I do not care what Bryon Noem does in his bedroom. The kink is not the scandal. The gap between what these people preach and what they practice is. And when it comes to the “protect the children” crowd specifically, that gap has a criminal rap sheet.

The loudest voices in the “family values” movement have a pattern. It is documented. It has names attached to it.

Dennis Hastert, Speaker of the House, most powerful Republican in Congress for nearly a decade, was convicted on federal charges tied to paying hush money for the sexual abuse of boys he coached. He admitted to the abuse in open court. The sentencing judge called him a “serial child molester” from the bench.
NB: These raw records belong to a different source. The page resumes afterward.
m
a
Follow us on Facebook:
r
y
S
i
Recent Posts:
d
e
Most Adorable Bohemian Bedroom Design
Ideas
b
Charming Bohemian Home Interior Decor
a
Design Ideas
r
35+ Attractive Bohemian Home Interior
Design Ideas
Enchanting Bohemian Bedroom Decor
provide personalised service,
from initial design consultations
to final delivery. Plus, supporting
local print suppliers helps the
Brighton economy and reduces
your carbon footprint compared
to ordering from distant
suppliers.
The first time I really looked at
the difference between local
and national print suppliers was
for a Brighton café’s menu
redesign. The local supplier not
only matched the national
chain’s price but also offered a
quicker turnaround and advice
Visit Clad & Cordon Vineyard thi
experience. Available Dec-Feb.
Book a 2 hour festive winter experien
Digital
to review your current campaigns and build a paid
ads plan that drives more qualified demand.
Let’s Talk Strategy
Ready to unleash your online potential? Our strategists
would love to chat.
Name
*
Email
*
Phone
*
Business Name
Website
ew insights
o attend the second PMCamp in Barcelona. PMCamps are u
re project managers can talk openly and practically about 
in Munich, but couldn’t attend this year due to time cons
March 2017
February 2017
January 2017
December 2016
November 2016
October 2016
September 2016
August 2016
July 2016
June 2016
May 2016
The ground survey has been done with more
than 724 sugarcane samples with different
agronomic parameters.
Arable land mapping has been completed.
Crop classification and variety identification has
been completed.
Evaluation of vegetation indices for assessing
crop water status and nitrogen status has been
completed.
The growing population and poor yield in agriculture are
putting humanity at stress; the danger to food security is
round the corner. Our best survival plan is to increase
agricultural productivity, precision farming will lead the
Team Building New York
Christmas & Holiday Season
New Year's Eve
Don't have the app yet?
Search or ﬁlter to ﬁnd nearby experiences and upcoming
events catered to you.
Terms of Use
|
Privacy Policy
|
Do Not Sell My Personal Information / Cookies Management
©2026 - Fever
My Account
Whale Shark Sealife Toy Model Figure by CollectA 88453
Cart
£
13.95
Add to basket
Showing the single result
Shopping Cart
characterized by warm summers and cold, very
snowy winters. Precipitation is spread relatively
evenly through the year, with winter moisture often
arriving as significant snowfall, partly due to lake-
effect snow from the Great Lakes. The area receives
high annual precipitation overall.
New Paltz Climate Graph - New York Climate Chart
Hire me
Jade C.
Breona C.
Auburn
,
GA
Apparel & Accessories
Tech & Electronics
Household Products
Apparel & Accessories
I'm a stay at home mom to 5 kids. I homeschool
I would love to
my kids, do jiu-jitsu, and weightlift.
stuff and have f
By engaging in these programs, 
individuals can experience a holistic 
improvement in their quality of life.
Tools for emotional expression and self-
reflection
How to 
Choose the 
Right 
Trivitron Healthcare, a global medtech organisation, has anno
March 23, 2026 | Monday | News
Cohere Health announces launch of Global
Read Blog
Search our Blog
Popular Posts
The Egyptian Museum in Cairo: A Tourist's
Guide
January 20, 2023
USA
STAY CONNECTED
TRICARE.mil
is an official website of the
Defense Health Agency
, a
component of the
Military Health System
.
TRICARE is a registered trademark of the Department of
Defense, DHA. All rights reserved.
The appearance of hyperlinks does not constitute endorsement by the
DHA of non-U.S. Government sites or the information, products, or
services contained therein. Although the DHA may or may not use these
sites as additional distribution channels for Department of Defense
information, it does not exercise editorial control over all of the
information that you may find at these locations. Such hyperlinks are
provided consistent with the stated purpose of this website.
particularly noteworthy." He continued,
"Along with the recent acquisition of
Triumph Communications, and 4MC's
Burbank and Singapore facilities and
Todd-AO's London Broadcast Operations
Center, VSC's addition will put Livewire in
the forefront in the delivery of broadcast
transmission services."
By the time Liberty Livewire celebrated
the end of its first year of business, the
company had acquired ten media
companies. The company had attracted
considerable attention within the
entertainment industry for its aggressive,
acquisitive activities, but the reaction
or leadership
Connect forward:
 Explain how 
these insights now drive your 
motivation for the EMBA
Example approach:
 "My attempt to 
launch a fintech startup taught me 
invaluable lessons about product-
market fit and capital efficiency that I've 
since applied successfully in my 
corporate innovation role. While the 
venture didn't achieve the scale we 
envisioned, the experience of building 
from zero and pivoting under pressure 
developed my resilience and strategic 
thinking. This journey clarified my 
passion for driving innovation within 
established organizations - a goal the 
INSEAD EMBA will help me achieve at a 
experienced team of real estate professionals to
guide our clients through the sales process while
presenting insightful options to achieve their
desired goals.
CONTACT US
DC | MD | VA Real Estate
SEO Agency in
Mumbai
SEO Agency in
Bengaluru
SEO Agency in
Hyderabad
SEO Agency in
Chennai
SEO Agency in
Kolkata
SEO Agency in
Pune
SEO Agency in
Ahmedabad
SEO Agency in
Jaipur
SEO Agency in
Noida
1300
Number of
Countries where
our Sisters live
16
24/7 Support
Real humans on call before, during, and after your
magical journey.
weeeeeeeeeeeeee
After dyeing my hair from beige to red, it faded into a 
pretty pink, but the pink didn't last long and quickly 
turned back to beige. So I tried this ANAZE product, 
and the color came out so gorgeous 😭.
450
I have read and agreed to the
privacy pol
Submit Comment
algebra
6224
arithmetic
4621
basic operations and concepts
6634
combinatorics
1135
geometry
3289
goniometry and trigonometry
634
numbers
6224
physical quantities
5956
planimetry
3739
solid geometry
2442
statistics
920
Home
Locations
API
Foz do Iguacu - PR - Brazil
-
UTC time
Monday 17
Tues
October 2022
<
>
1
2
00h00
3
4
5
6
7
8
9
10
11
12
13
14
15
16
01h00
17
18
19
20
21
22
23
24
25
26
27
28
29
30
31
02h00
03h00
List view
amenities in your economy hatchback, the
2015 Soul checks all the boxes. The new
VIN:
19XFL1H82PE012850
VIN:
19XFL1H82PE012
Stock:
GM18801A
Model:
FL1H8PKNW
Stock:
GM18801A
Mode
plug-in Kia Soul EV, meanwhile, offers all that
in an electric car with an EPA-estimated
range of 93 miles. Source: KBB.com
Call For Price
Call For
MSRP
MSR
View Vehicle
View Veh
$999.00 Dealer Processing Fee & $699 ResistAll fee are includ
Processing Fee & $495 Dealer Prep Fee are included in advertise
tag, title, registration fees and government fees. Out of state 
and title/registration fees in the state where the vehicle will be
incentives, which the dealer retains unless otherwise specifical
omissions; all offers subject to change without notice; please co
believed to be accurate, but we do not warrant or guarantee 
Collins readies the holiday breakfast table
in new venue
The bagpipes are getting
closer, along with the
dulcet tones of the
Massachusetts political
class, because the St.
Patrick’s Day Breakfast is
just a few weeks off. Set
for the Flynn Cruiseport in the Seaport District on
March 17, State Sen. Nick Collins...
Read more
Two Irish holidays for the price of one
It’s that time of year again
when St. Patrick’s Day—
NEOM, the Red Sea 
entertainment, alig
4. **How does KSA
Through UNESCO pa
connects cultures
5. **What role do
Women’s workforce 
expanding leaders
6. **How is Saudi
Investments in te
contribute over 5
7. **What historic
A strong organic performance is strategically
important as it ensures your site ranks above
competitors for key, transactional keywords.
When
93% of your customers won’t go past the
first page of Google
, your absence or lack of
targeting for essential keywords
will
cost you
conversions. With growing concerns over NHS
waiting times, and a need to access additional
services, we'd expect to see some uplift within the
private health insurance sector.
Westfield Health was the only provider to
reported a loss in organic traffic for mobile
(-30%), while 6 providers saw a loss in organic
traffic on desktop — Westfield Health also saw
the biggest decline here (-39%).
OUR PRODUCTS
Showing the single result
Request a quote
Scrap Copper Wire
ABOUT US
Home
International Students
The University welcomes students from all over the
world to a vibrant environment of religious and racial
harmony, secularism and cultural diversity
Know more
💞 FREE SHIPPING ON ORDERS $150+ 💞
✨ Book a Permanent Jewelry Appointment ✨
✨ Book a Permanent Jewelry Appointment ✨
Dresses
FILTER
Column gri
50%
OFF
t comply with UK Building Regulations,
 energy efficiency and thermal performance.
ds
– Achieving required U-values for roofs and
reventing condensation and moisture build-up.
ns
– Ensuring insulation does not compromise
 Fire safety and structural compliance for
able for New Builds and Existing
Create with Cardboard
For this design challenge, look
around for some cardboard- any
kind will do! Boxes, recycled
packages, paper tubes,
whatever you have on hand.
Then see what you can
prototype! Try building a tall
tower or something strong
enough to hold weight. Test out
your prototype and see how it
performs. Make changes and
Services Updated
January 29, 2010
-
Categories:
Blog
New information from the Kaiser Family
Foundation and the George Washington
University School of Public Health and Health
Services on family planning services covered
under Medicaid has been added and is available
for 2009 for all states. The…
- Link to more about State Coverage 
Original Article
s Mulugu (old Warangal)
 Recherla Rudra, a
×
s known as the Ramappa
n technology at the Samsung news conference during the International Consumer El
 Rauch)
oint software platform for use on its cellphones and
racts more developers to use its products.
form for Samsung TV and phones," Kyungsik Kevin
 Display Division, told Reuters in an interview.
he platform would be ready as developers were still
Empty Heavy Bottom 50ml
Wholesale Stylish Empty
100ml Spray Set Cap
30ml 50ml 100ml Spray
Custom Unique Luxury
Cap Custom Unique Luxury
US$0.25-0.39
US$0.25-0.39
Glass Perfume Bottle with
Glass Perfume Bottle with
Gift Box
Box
Mark Foley was co-chairman of the House Caucus on Missing and Exploited Children, the committee that literally wrote the laws targeting sexual predators. He resigned after explicit sexual messages to teenage congressional pages became public. Pages he had direct legislative authority over.

Josh Duggar spent years as the public face of conservative Christian family values, executive director of the Family Research Council’s political action committee. He is currently serving a 12.5-year federal prison sentence after being convicted on child sexual abuse material charges. The conviction was upheld all the way to the Supreme Court.

Jim Jordan has spent decades in Congress demanding to protect children from LGBTQ influence. Multiple former Ohio State wrestlers have credibly accused him of knowing about the systematic sexual abuse of student athletes by team doctor Richard Strauss, and doing nothing. He was deposed under oath in a civil lawsuit as recently as 2025. He denies it. The abuse itself has been confirmed. OSU has paid out $60 million in settlements to nearly 300 victims.

The list is not short and it is not subtle. This is not a coincidence. Projection is a documented psychological pattern; the loudest condemnation often comes from the people most desperate to redirect attention. When someone builds an entire political identity around what other people are allowed to want, it is worth asking why it is so personal to them.

I don’t care if you’re gay, trans, kinky, or somewhere in between. I care if you’re hurting kids. And the receipts on who’s actually been doing that doesn’t point where the legislation keeps pointing.

Bryon Noem has a fetish. That is between him, his wife, and whatever he works through in therapy if it becomes an issue for him. What is not private is the political machine his wife ran that told millions of people their identities were a threat to children, while this was happening in her own house, on her husband’s phone, funded by her family’s money.

To every trans person reading this: you have been told your entire life that you are the problem. That your visibility is a threat. That people like you are what’s wrong. And today the mask came off on the other side of that argument, same as it always eventually does.

You are not the ones who have been lying.

Happy Belated Trans Day of Visibility. The mirror doesn’t lie, it just takes time to get turned around.